Answer these about the Inkbird probe thread below:
(a) How far off were the failed probes when reading room temperature?
(b) What short-period and continuous temperature limits does pigbark give for the probes?
(c) How does SecondHandSmoker's new oven probe differ physically from the one it replaced?

══ Supplied passage ══

# Inkbird RF model probe failures



## jokensmoken (Aug 18, 2019)

Has anyone using the inkbird RF 1500 foot range thermos had any probe failure issues.
I have two units, both four probe.
The first one I purchased as a two probe and immediately ordered two additional probes.
I liked it so during a flash sale I purchased a second four probe model.
All showed to be fairly accurate in the ice water/boiling water test.
HOWEVER...
After several months of use I've had two probe failures.
They report ridiculously high temperatures at room temp...
80 to 100 degrees high.
I'm just curious if anyone else has had issues.  I " think" I'm being careful with my equipment; I dont "pinch" the leads, I have access holes drilled in all my smokers and hand wash after every use being careful as I can not to submerge probes, cords or plugs.
I really want to like these units...when they work, they are exceptional but a 25% probe failure rate in less than a year is a bit concerning.
Walt.


----------



## pigbark (Aug 18, 2019)

I have a inkbird IBT 4XS we have a different model unit but our probes are the same... 572 degree short period and 482 continuous.. To me, those are not the best probes.. that is rather low temps, im not expecting to get more than a year out of them.. I will not use them on a grill, its just to hot and will probably shorten the life even more.. i clean my probes with steel wool, but not the cord, try wrapping it in aluminum foil... i have not had any probe failures yet but nothing lasts forever. im happy with the price i paid and the results, i got mine for 42 bux on a flash sale..


----------



## SecondHandSmoker (Aug 18, 2019)

I just bought a new oven probe to replace the one that came with the unit due to inaccurate readings.  I was being very careful too and only damp wipe the cables and don't submerge the probes in water either. I haven't had any problems with the meat probes yet. 

I noticed the new oven probe is slightly longer and is double crimped instead of a single crimp.  I tested the new probe in boiling and ice water and it was spot on.  

I can understand your frustration.  Probes should last years before they start to fail.


----------



## jokensmoken (Aug 18, 2019)

Thanks for the input. I'm new to the "digital age" of thermometers. I've got decades of outdoor cooking/smoking experience, I've simply used bimetal thermos until this past year.
As age creeps in the thought of monitoring my temps from the comfort of my easy chair has greater appeal. 
I didnt realize or understand the weak link was in the probes...
Being aware I guess I just need to ensure I have a couple unused backup probes in my box...
Thanks again for the info.
Walt


----------



## SecondHandSmoker (Aug 18, 2019)

jokensmoken said:


> Thanks for the input. I'm new to the "digital age" of thermometers. I've got decades of outdoor cooking/smoking experience, I've simply used bimetal thermos until this past year.
> As age creeps in the thought of monitoring my temps from the comfort of my easy chair has greater appeal.
> I didnt realize or understand the weak link was in the probes...

═══
══ Raw data ══

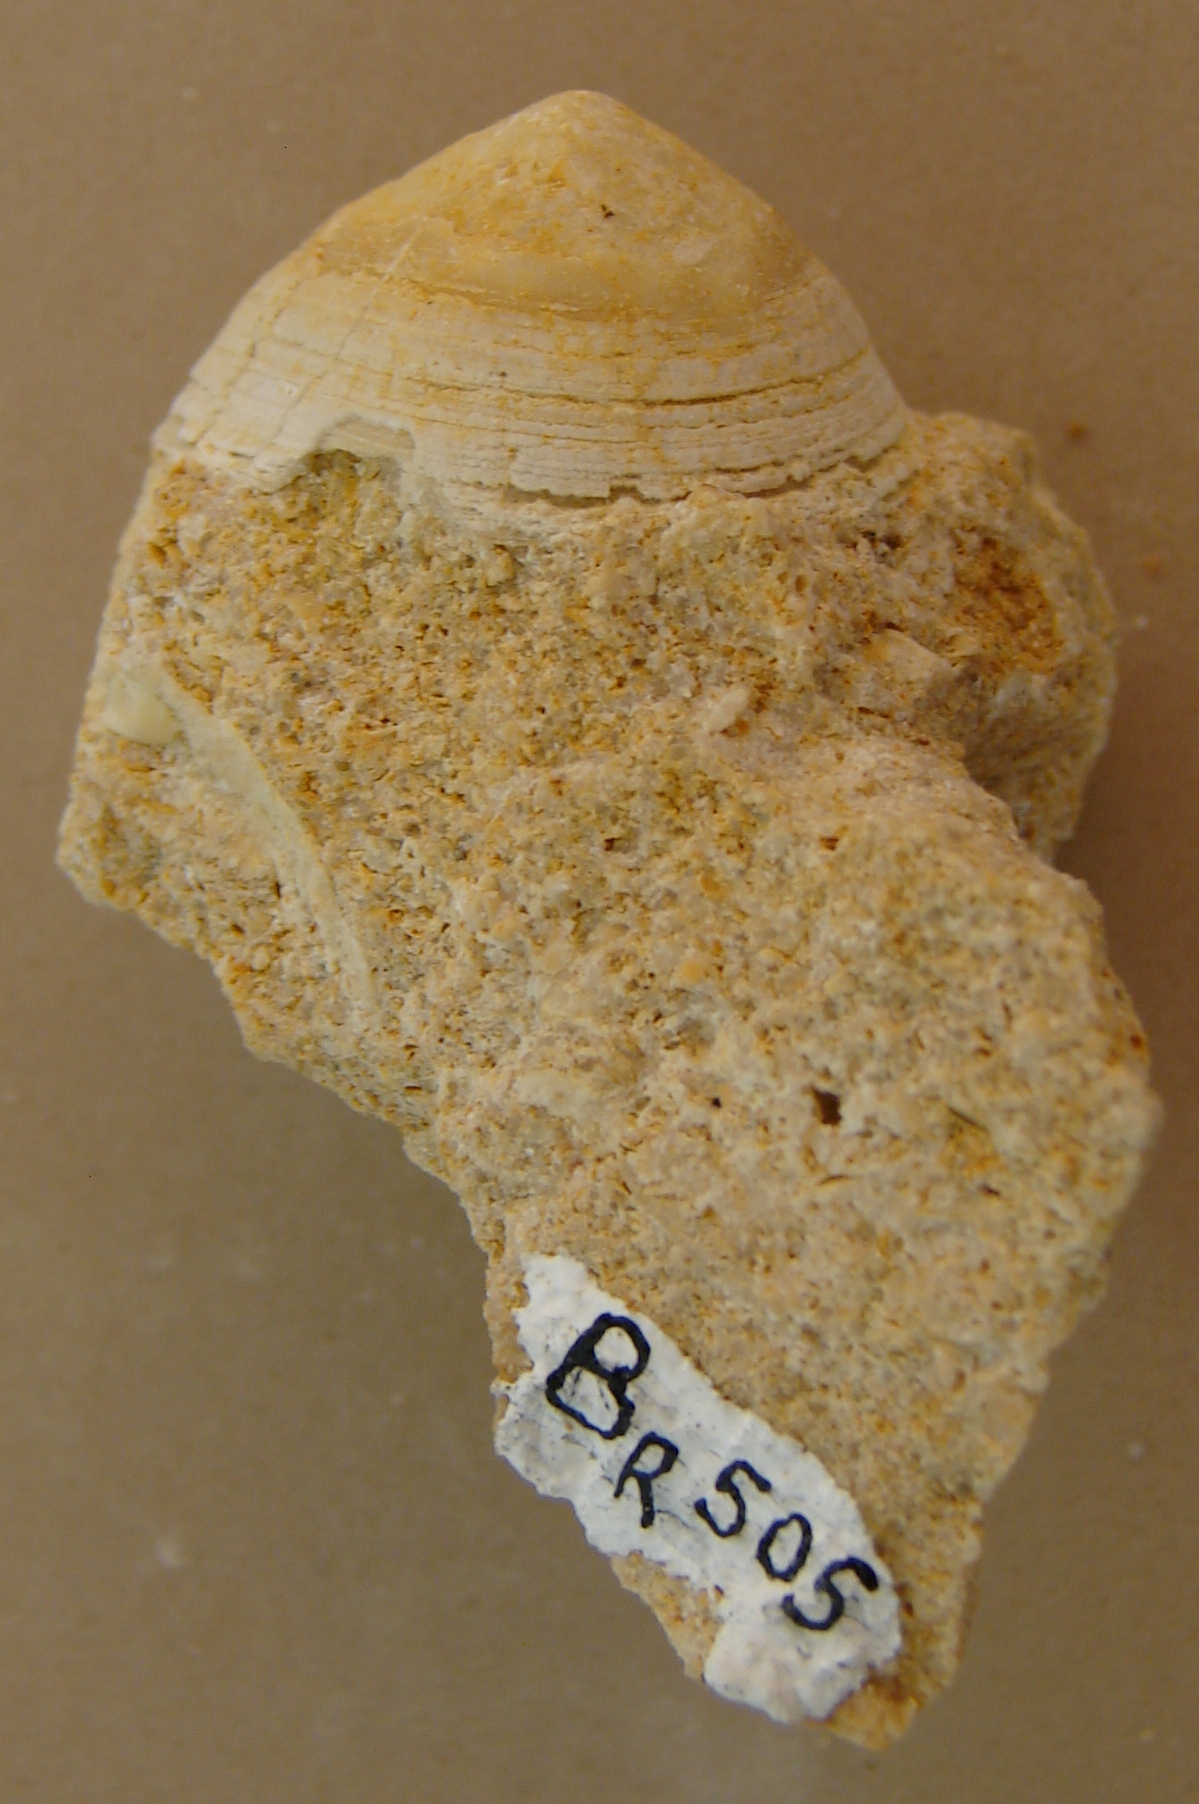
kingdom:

═══
══ Raw data ══

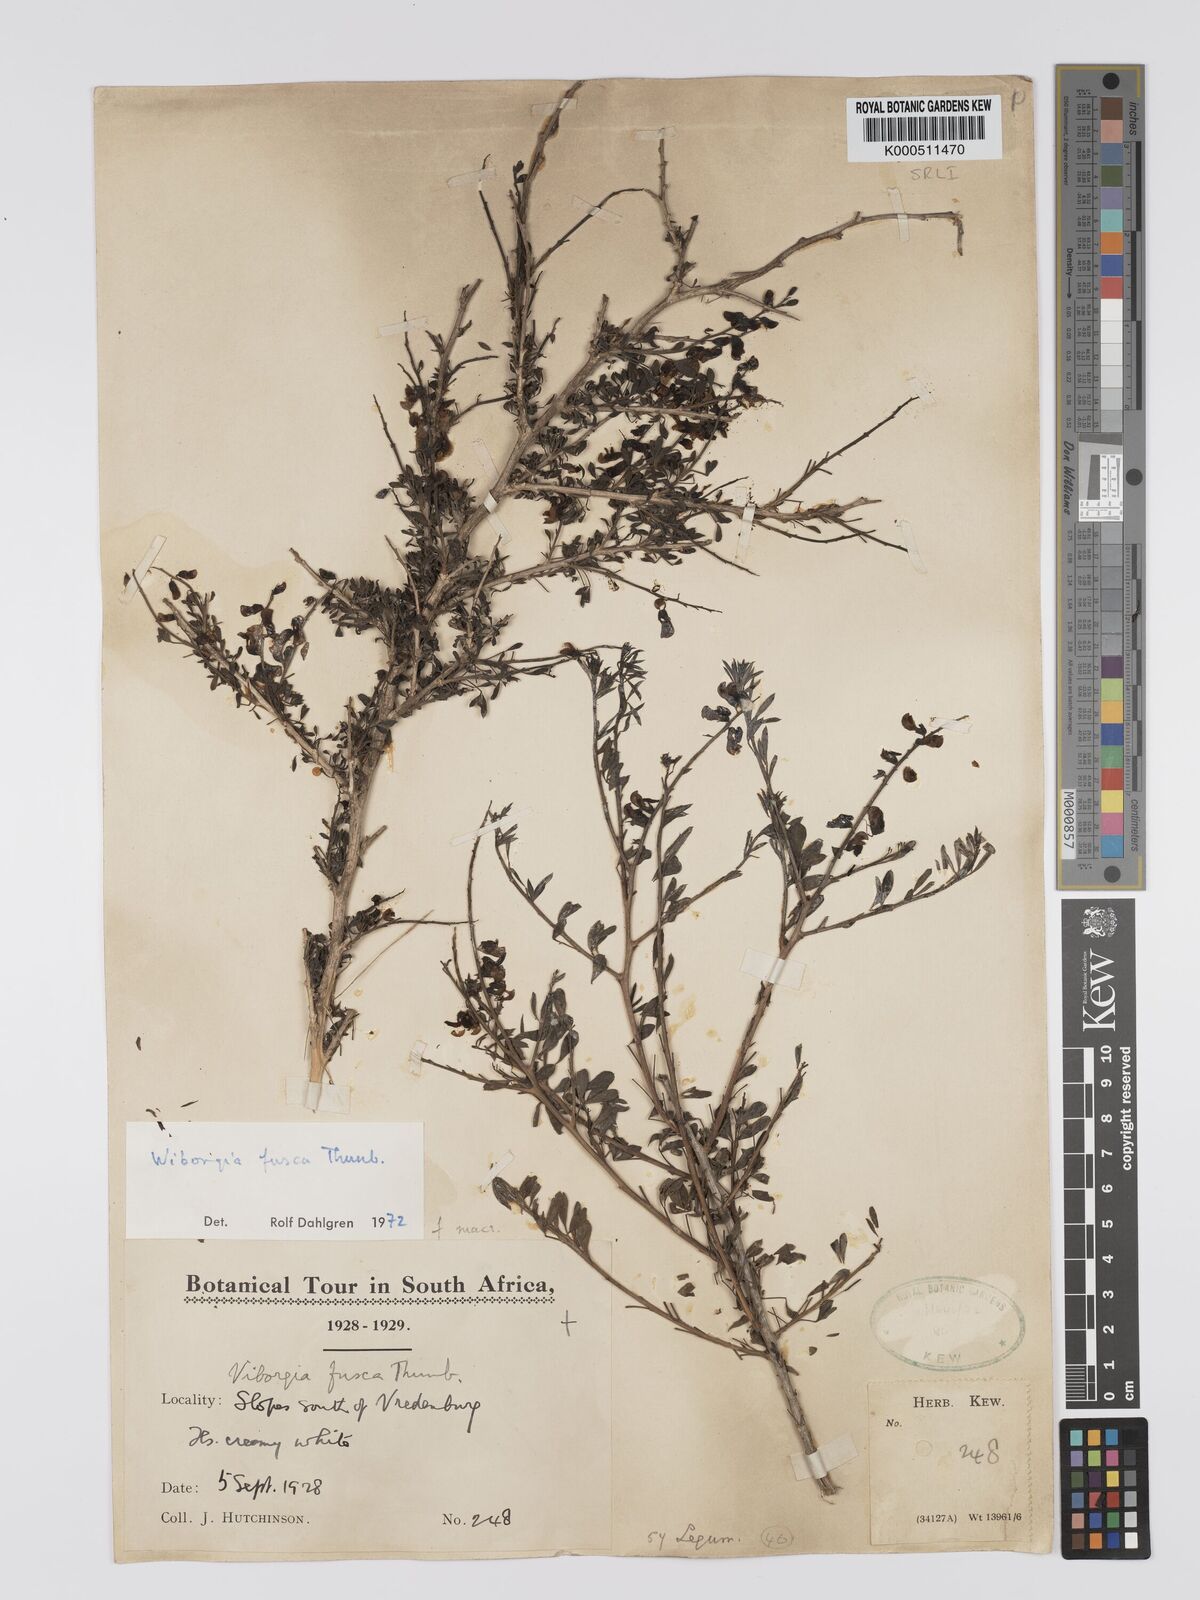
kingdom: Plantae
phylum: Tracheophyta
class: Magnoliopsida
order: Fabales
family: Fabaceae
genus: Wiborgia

═══
══ Raw data ══

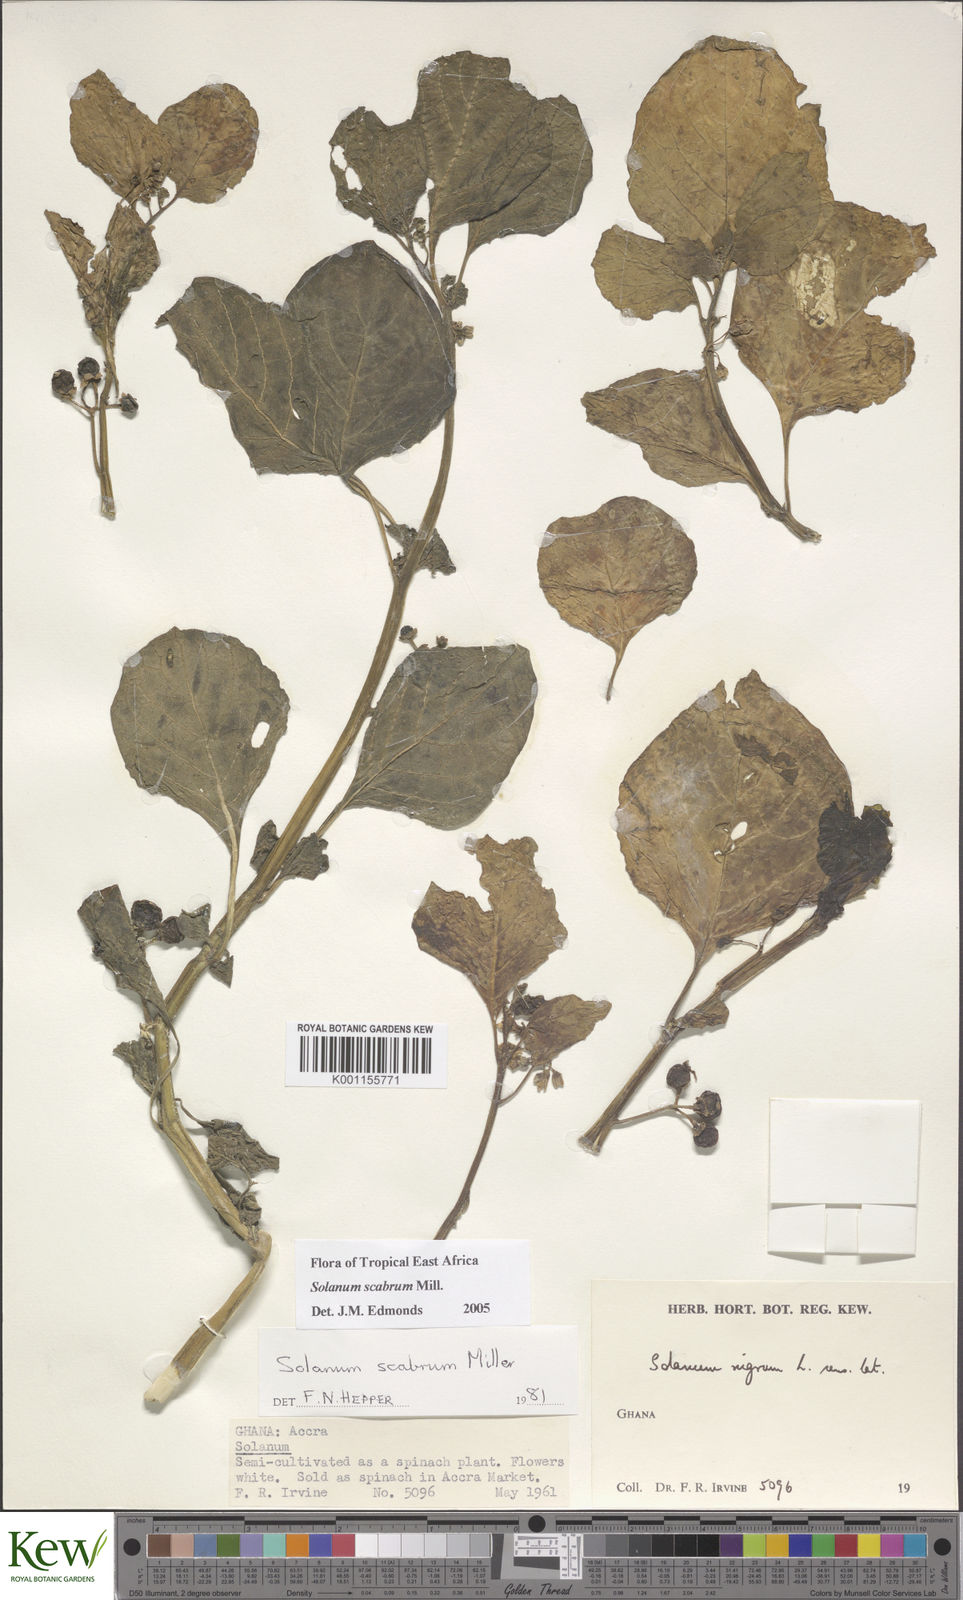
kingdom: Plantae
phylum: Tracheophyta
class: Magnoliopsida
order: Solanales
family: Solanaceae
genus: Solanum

═══

**Exercise output**
(a) They read 80 to 100 degrees high.
(b) 572 degrees for a short period and 482 degrees continuous.
(c) It is slightly longer and double crimped instead of single crimped.